I wonder if it is possible to avoid the use of the shim inductor using the synchronous rectifier drive system shown in the application note SLUA287, where the synchronous rectifier gate signals are taken directly from A and B signals.
The main idea is to use the outputs inductors in the secondary side instead of the shim inductor in the primary side for ZVS.
The enclosed drawing is taken from the application note. Q1 gate signal is the same as QB gate signal and Q2 gate signal the same as QA. Following the drawing steps:
1. QA and Q2 are on. Current increases in L1.
2. QD turns off, Q1 remains off. L1 current has to flow through the transformer secondary. At start the voltage is high, about 2xVout so Q1 body diode does not conduct.
Even if magnetizing current is very low, the primary current has to follow the secondary one, so Ip = Iout/2/N: this is a reasonable current to charge fast enough the output capacitances of the MOSFETS at a rate dV/dt = 2 x Co x Iout /(2 N).
QC turns on. Voltage in the transformer is 0.
3. QA and Q2 turn off. L1 current makes QB drain voltage to drop to 0V. During this transition time the current flows through the body diode of Q2. However the average power is very small as this time is very small compared with the period as seen in the example below.
QB and Q1 turn on and current builds up in L2.
4. QC turns off, L2 current, reflected to primary, decreases QD voltage to 0. QD turns on and the cycle restarts.
If all this is true, a nice result would be that the ZVS would occur in all the load range. Just during light loads the transition would be slower, as dV/dt is proportional to current. But this is not a problem as then duty cycle is small and there is plenty of time: just the turn on of QC has to be delayed as necessary.
As an example, the design at which I am working now.

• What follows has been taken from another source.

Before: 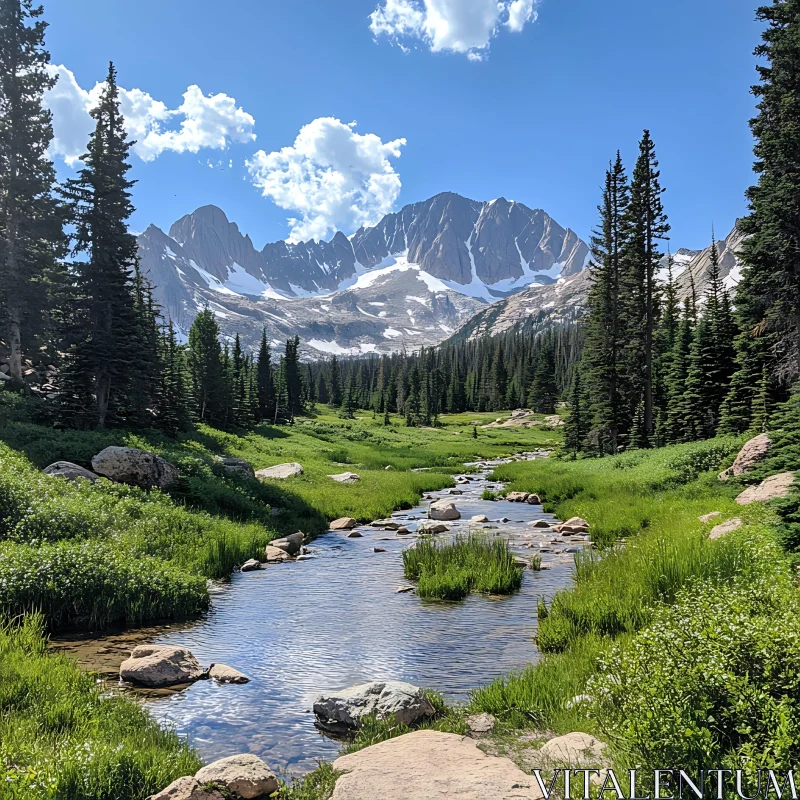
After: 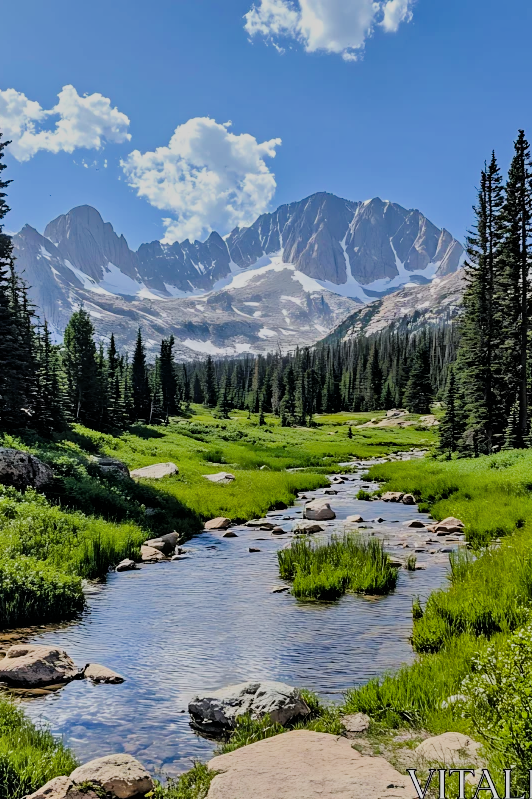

Magnetizing current is small and neglected:
Iout = 62A, N = 4, Vout = 28V, Vin (typ) = 300 V. Co(eff) = 360 pF. Cp = 20 pF. fs = 106 kHz.
Primary rise time at full load: (360pF x 2 + 20 pF) x300V /(4 x 31A) = 29 ns
Primary rise time at 1/10 load: tr = 290 ns
Power loss in Q2 owing to body diode conduction, at full load: 31A x 1.2V x 29ns/9.4us = 0.11 W
It seems too good to be true, and I doubt if I have made a mistake somewhere, so I would much appreciate if someone can find a flaw in my arguments ... or confirm them.